### WHAT YOU ARE ASKED TO DO
Please retype the records that appear below, exactly and in full.

### Stored data
....

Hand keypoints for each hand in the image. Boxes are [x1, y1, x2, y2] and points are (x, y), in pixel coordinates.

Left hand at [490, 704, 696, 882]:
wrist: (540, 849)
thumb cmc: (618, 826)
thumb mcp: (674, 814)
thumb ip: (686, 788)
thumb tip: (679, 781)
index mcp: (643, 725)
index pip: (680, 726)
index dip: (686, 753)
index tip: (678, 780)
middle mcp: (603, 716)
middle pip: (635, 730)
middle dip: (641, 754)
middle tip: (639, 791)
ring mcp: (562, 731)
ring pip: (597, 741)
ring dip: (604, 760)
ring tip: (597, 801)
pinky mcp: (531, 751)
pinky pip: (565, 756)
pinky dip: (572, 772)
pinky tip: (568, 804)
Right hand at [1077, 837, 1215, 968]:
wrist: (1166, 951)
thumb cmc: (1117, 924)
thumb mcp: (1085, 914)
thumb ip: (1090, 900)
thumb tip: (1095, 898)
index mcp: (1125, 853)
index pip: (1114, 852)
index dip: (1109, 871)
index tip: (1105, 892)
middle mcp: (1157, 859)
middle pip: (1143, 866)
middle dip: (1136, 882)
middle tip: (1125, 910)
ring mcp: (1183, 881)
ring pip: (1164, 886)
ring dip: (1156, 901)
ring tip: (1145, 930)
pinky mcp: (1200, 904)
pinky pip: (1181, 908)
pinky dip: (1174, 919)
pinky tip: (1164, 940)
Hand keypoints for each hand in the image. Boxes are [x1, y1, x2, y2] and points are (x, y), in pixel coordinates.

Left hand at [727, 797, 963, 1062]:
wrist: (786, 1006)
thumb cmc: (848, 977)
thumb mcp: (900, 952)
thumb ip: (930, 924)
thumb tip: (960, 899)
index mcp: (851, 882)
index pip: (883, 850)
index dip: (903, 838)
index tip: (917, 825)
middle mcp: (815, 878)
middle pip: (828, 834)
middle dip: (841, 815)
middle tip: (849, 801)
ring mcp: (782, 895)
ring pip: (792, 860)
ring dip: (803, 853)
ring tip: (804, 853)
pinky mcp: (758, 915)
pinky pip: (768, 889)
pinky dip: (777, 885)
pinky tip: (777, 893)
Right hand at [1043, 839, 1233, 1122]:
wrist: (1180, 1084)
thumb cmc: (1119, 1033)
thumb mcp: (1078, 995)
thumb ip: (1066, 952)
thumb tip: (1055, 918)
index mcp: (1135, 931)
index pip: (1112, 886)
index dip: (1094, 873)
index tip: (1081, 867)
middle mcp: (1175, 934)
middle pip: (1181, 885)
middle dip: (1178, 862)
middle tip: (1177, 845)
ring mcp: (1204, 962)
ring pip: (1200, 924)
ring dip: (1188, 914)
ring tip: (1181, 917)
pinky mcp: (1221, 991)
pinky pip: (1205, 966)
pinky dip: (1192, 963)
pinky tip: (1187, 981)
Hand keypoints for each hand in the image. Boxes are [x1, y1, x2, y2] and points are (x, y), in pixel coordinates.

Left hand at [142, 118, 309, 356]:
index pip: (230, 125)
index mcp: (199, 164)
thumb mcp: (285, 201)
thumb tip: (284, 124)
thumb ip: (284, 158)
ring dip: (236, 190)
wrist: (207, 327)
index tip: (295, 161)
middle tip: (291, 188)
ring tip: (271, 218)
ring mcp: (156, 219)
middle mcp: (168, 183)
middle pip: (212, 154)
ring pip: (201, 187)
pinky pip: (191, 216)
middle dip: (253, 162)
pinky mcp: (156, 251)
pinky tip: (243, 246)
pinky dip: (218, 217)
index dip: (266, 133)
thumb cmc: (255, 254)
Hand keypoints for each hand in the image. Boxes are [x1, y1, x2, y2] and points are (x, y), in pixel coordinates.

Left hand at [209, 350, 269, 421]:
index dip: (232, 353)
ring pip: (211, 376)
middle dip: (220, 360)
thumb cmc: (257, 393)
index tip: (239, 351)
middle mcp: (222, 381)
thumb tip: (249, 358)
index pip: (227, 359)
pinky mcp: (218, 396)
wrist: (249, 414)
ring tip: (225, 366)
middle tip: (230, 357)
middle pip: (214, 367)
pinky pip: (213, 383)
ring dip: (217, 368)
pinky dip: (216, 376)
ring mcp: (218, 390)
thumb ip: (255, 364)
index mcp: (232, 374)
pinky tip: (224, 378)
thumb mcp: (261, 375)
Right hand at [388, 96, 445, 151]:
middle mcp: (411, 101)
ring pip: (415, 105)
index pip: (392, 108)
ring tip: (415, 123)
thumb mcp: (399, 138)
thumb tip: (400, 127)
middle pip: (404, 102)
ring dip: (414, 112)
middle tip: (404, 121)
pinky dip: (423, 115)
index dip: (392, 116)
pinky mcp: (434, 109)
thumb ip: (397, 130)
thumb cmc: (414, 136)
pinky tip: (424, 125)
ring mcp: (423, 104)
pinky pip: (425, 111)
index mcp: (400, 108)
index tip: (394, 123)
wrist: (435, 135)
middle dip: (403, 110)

....

### SOLVED PROBLEM
Hand keypoints for each hand in the image. Boxes are [x1, y1, x2, y2] and points are (x, y), in pixel coordinates.

Left hand at [490, 704, 696, 882]:
wrist: (540, 849)
thumb cmc: (618, 826)
thumb mcp: (674, 814)
thumb ip: (686, 788)
thumb tip: (679, 781)
index mcp: (643, 725)
index pip: (680, 726)
index dip: (686, 753)
index tip: (678, 780)
middle mcp: (603, 716)
middle pip: (635, 730)
middle dip: (641, 754)
middle tip: (639, 791)
ring mcp: (562, 731)
ring pip: (597, 741)
ring dip: (604, 760)
ring tip: (597, 801)
pinky mcp: (531, 751)
pinky pip: (565, 756)
pinky dip: (572, 772)
pinky tip: (568, 804)
Right hand at [1077, 837, 1215, 968]:
wrist: (1166, 951)
thumb cmc: (1117, 924)
thumb mcp: (1085, 914)
thumb ip: (1090, 900)
thumb tip: (1095, 898)
index mcp: (1125, 853)
index pip: (1114, 852)
index dip: (1109, 871)
index tip: (1105, 892)
middle mcp: (1157, 859)
middle pip: (1143, 866)
middle dip: (1136, 882)
middle tip: (1125, 910)
ring mcp: (1183, 881)
ring pip: (1164, 886)
ring dip: (1156, 901)
ring tip: (1145, 930)
pinky mcp: (1200, 904)
pinky pip: (1181, 908)
pinky dip: (1174, 919)
pinky tip: (1164, 940)
Hand keypoints for each hand in the image. Boxes are [x1, y1, x2, y2] and points are (x, y), in pixel coordinates.

Left hand at [727, 797, 963, 1062]:
wrist: (786, 1006)
thumb cmc: (848, 977)
thumb mcp: (900, 952)
thumb ip: (930, 924)
thumb tip: (960, 899)
index mcp: (851, 882)
index pip: (883, 850)
index dip: (903, 838)
index tip: (917, 825)
middle mcp: (815, 878)
middle pip: (828, 834)
middle dip: (841, 815)
middle tip: (849, 801)
ring mcp: (782, 895)
ring pip: (792, 860)
ring dip: (803, 853)
ring tip: (804, 853)
pinky mcp: (758, 915)
pinky pip: (768, 889)
pinky dip: (777, 885)
pinky tip: (777, 893)
Right hand at [1043, 839, 1233, 1122]:
wrist: (1180, 1084)
thumb cmc: (1119, 1033)
thumb mcp: (1078, 995)
thumb ip: (1066, 952)
thumb tip: (1055, 918)
index mcp: (1135, 931)
index pip: (1112, 886)
index dip: (1094, 873)
index tip: (1081, 867)
middle mcp: (1175, 934)
middle pip: (1181, 885)
middle dip: (1178, 862)
middle tip: (1177, 845)
ring mcp: (1204, 962)
ring pip: (1200, 924)
ring dip: (1188, 914)
ring tip: (1181, 917)
pinky mcp: (1221, 991)
pinky pip: (1205, 966)
pinky dip: (1192, 963)
pinky tip: (1187, 981)
Hand keypoints for each hand in the image. Boxes are [x1, y1, x2, y2] and points are (x, y), in pixel coordinates.

Left hand at [142, 118, 309, 356]:
index pip: (230, 125)
index mcp: (199, 164)
thumb mcp: (285, 201)
thumb tip: (284, 124)
thumb ip: (284, 158)
ring dip: (236, 190)
wrist: (207, 327)
index tip: (295, 161)
middle tip: (291, 188)
ring tip: (271, 218)
ring mcp: (156, 219)
middle mcp: (168, 183)
middle pip: (212, 154)
ring pip: (201, 187)
pinky pip: (191, 216)
middle dip: (253, 162)
pinky mcp: (156, 251)
pinky tip: (243, 246)
pinky dip: (218, 217)
index dip: (266, 133)
thumb cmc: (255, 254)
Hand keypoints for each hand in the image. Boxes are [x1, y1, x2, y2] and points are (x, y), in pixel coordinates.

Left hand at [209, 350, 269, 421]:
index dip: (232, 353)
ring pip: (211, 376)
middle dip: (220, 360)
thumb cmc: (257, 393)
index tip: (239, 351)
middle mcp: (222, 381)
thumb tip: (249, 358)
index pip: (227, 359)
pinky mcp: (218, 396)
wrist: (249, 414)
ring tip: (225, 366)
middle tip: (230, 357)
middle pip: (214, 367)
pinky pip: (213, 383)
ring dip: (217, 368)
pinky dip: (216, 376)
ring mcp: (218, 390)
thumb ip: (255, 364)
index mcp: (232, 374)
pinky tip: (224, 378)
thumb mcp: (261, 375)
Right hand at [388, 96, 445, 151]:
middle mcp: (411, 101)
ring pip: (415, 105)
index pip: (392, 108)
ring tip: (415, 123)
thumb mcp: (399, 138)
thumb tip: (400, 127)
middle pip: (404, 102)
ring dip: (414, 112)
middle tip: (404, 121)
pinky dip: (423, 115)
index dip: (392, 116)
pinky mcp: (434, 109)
thumb ip: (397, 130)
thumb cmc: (414, 136)
pinky tip: (424, 125)
ring mcp: (423, 104)
pinky pip: (425, 111)
index mcp: (400, 108)
index tip: (394, 123)
wrist: (435, 135)
middle dip: (403, 110)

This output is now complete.